La troisième guerre mondiale opposant le bloc Paris-Moscou-Pékin à la coalition Indo-arabo-américaine a mis la Terre à feu et à sang, rendant stériles des territoires jadis fertiles et empoisonnant les réserves d'eau en même temps que l'esprit des hommes. C'est glauque ? Oui. Bienvenue dans l'univers des Derniers Hommes...
Les derniers hommes est un livre d'anticipation post-apocalyptique de Pierre Bordage. Du haut de ses 670 pages, l'ouvrage nous décrit un univers noir et désespéré où la moindre lueur d'espoir peut se transformer en un piège mortel.

Pierre Bordage est un auteur français à la prose prolifique (plus de 36 livres à son actif) ayant reçu de nombreux prix, dont le Prix Cosmos 2000, et le Prix Paul Féval décerné par la Société des Gens de Lettres. Connu pour ses cycles composés de deux à cinq tomes, il ne cache pas l'influence qu'ont les écrits religieux sur ses propres livres et décrit avec plus ou moins de brio et d'espoir l'avenir du monde des hommes à travers ses pages...
A la fin de la Troisième Guerre Mondiale, la Terre n'est plus qu'un immense désert stérile sur lequel une poignée d'hommes, devenus nomades par nécessité, tentent vainement de survivre en attendant un Eden qui ne viendra jamais. Solman le Boîteux fait partie de la tribu des Aquariotes qui détient les codes secrets permettant l'accès aux dernières réserves d'eau potable de la planète. Mais surtout, Solman est un Donneur, un Clairvoyant, il a le pouvoir de déceler la vérité et le mensonge dans les propos des personnes qu'il rencontre. Ce pouvoir lui donne de grandes responsabilités, et l'entraînera à traverser l'Europe à la tête de son peuple en quête d'un échappatoire à l'extermination minutieuse des derniers hommes...

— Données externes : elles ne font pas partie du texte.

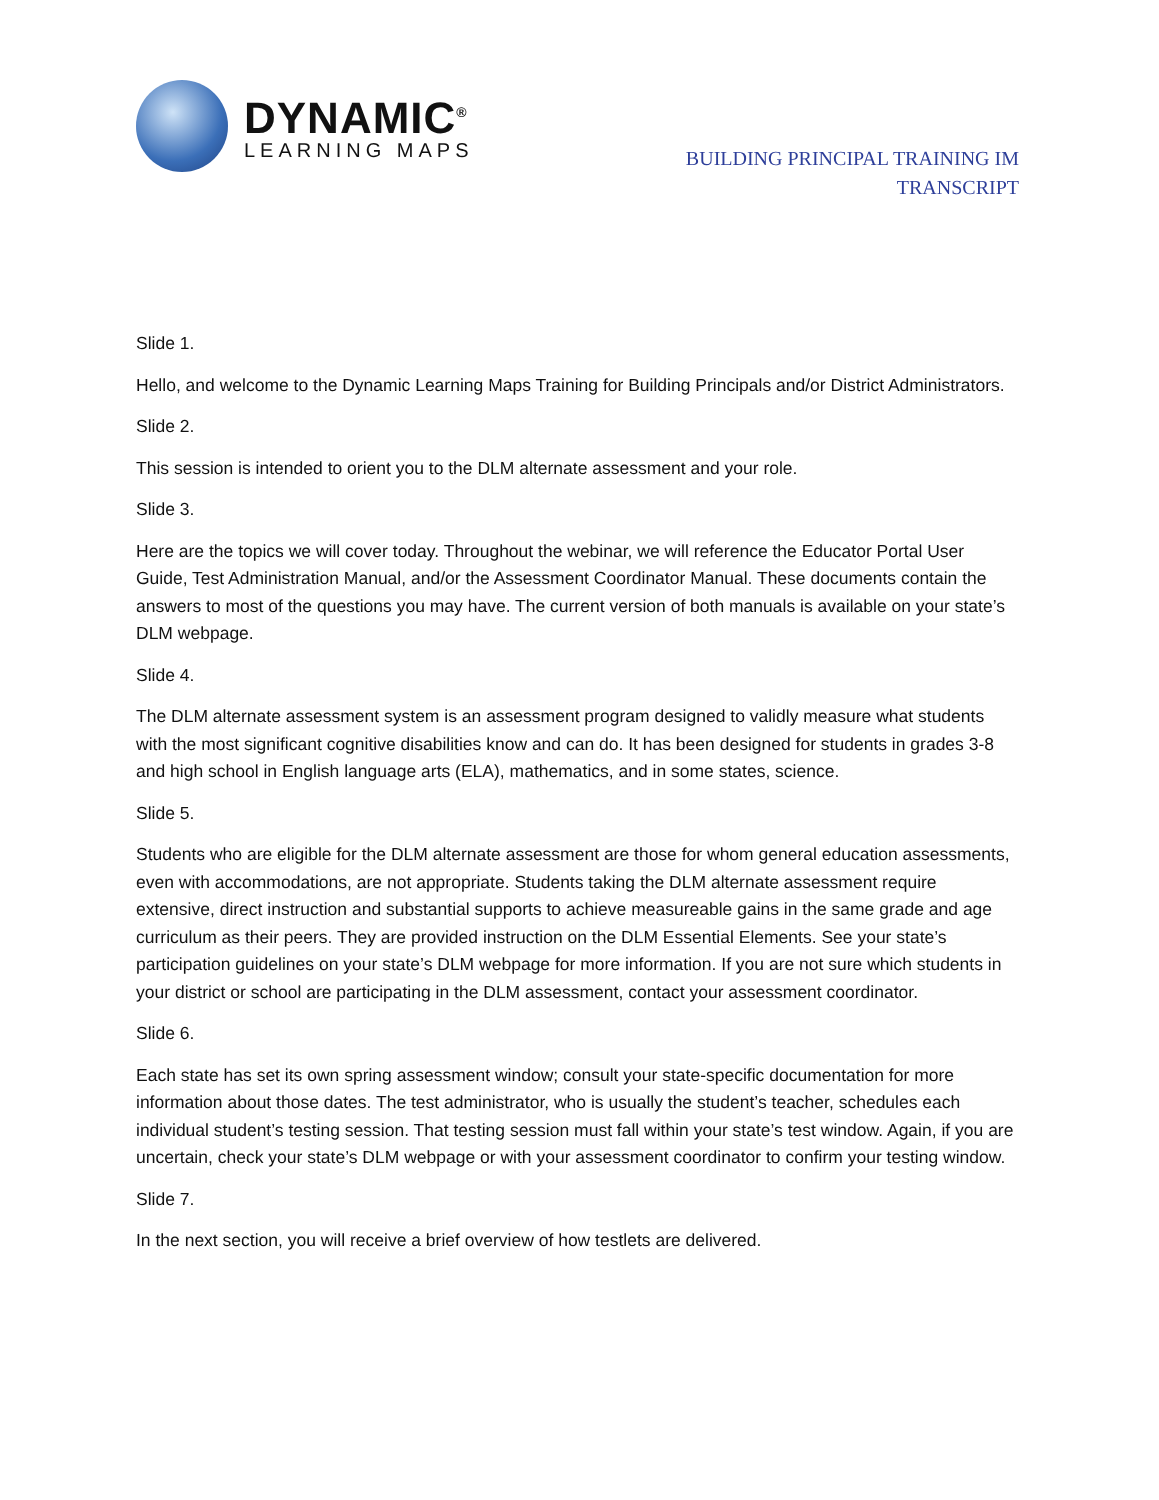DYNAMIC<sup>®</sup>
LEARNING MAPS
BUILDING PRINCIPAL TRAINING IM
TRANSCRIPT
Slide 1.
Hello, and welcome to the Dynamic Learning Maps Training for Building Principals and/or District Administrators.
Slide 2.
This session is intended to orient you to the DLM alternate assessment and your role.
Slide 3.
Here are the topics we will cover today. Throughout the webinar, we will reference the Educator Portal User Guide, Test Administration Manual, and/or the Assessment Coordinator Manual. These documents contain the answers to most of the questions you may have. The current version of both manuals is available on your state’s DLM webpage.
Slide 4.
The DLM alternate assessment system is an assessment program designed to validly measure what students with the most significant cognitive disabilities know and can do. It has been designed for students in grades 3-8 and high school in English language arts (ELA), mathematics, and in some states, science.
Slide 5.
Students who are eligible for the DLM alternate assessment are those for whom general education assessments, even with accommodations, are not appropriate. Students taking the DLM alternate assessment require extensive, direct instruction and substantial supports to achieve measureable gains in the same grade and age curriculum as their peers. They are provided instruction on the DLM Essential Elements. See your state’s participation guidelines on your state’s DLM webpage for more information. If you are not sure which students in your district or school are participating in the DLM assessment, contact your assessment coordinator.
Slide 6.
Each state has set its own spring assessment window; consult your state-specific documentation for more information about those dates. The test administrator, who is usually the student’s teacher, schedules each individual student’s testing session. That testing session must fall within your state’s test window. Again, if you are uncertain, check your state’s DLM webpage or with your assessment coordinator to confirm your testing window.
Slide 7.
In the next section, you will receive a brief overview of how testlets are delivered.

Aaahhh... enfin du post-apocalyptique ! Ce genre, adulé sur nos écrans d'ordinateur, n'est finalement pas très présent dans la littérature, et nous sommes bien heureux de le retrouver ici. Les derniers hommes est un roman de science-fiction bien écrit, avec un scénario à la limite entre la science et le mysticisme qui plaira aux aficionados de complots religieux et de mystères divins. Toutefois, comme souvent chez Bordage, on regrettera que la trame soit organisée de manière très redondante et que l'histoire s'éternise un peu plus qu'elle n'aurait du. Bref, c'est un livre de 670 pages qui aurait gagné à n'en faire que 500. Une erreur et des longueurs qui l'éloignent de l'excellence tout en le gardant à un niveau acceptable.